▶ **TASK BRIEF**: Write the next part of the passage on private supplementary tutoring, picking up right after its last sentence.

The question by Bray (2014)—“Does private supplementary tutoring work”? —has been criticized as too broad a research agenda to be meaningful to policy or practice. Recently, studies have increasingly focused on the comprehensive measures of PT, since the nature of PT embraces a much broader range of modes than regular schooling (Bray 2014), the forms of PT are quite diverse, and the quality of PT instruction tends to vary across different forms of PT and different groups of students (Zhang 2013; Ömeroğulları et al. 2020). PT can also be remedial or aim for enrichment (Wang and Guo, 2017), while PT sessions can be conducted during or outside the school semester (Bray et al. 2020; Zhang, Ma, and Wang 2020). Meanwhile, the instructional coherence (Chen and Li 2010) between PT and regular school instruction can be a problem, as can the correlation of tutoring contents with school examinations (Zhang, et al. 2020).

PT can also have short- or long-term effects (Lee 2013). For example, the preview of in-class knowledge during summer vacation might impact the learning in the following semester, which in turn, can affect student achievement at the end of the semester (Zhang et al. 2020). However, a detailed survey needs to be conducted on the different types of PT, instead of merely asking if students participated in PT over the past 3 years (Bray 2014). For instance, the qualifications of tutors and the forms of instructional organization can be diverse, ranging from university and regular school teachers to university students (Wang and Guo 2017; Ömeroğulları et al. 2020), which might impact the overall effectiveness of PT.

▶ **DATA RECORDS**:
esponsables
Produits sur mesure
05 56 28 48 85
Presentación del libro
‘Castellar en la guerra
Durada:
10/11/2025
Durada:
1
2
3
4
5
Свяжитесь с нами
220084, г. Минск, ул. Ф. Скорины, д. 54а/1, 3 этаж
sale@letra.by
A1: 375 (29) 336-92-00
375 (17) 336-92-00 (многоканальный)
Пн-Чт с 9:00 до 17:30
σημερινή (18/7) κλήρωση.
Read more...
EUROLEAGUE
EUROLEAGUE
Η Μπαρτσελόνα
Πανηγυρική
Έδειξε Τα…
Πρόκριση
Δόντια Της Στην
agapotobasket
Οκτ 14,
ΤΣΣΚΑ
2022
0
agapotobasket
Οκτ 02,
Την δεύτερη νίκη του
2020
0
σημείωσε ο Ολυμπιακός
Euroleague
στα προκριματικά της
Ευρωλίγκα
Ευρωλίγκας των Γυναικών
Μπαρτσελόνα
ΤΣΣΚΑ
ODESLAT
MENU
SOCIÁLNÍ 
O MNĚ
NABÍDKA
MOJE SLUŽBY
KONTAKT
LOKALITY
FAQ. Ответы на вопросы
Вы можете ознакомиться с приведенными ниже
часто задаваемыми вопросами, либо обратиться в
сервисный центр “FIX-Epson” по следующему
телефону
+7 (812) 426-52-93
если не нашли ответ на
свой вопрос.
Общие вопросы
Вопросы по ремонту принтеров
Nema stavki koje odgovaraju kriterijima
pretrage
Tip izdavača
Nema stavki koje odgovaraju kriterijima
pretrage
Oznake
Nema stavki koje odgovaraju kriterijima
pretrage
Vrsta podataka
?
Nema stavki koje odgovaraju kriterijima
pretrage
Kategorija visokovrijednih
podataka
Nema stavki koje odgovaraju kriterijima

▶ **REPLY TO THE TASK**:
Additionally, since collecting comprehensive data to measure the quality of PT can be particularly challenging (Zhang 2011; Wang et al. 2018, 2019), more research is necessary, especially with a specialized (longitudinal) database (Zhang 2013), rather than partial (cross-sectional) data from large survey programs (Hu et al. 2015). Meanwhile, previous studies have generally focused on the amount of PT (Liu 2012), with little discussion on the (instructional) quality of PT (Liu 2012; Zhang 2013; Byun 2014; Guill et al. 2019).

Some recent studies have discussed the effect of PT in more detail. For example, Lee (2013) found that PT in secondary schools affected students’ academic achievement in both the short and long term using the methods of ordinary least squares, instrumental variables, and propensity score matching. The results suggested that PT in middle school (on average) had positive short-term effects on students’ academic achievement, but minimal long-term effects on their university entrance examination scores. In related studies, Guill et al. (2019) revealed no effects of PT instructional quality on students’ scores in mathematics, based on the three dimensions of structure, challenge, and support in PT, while Ömeroğulları et al. (2020) did not find an overall positive effect of more qualified tutors on mathematics when controlling for prior knowledge, and motivational and socio-demographic variables. Moreover, Zhang and Liu (2016) used class size as a measure and found a positive statistical effect for a larger class size. Overall, the aforementioned studies discussed the effects of PT (in detail) and offered new insights, which inspired us to conduct further research. However, since the results of existing studies regarding the characteristics of PT are still limited and inconclusive, the present study provides a more comprehensive picture.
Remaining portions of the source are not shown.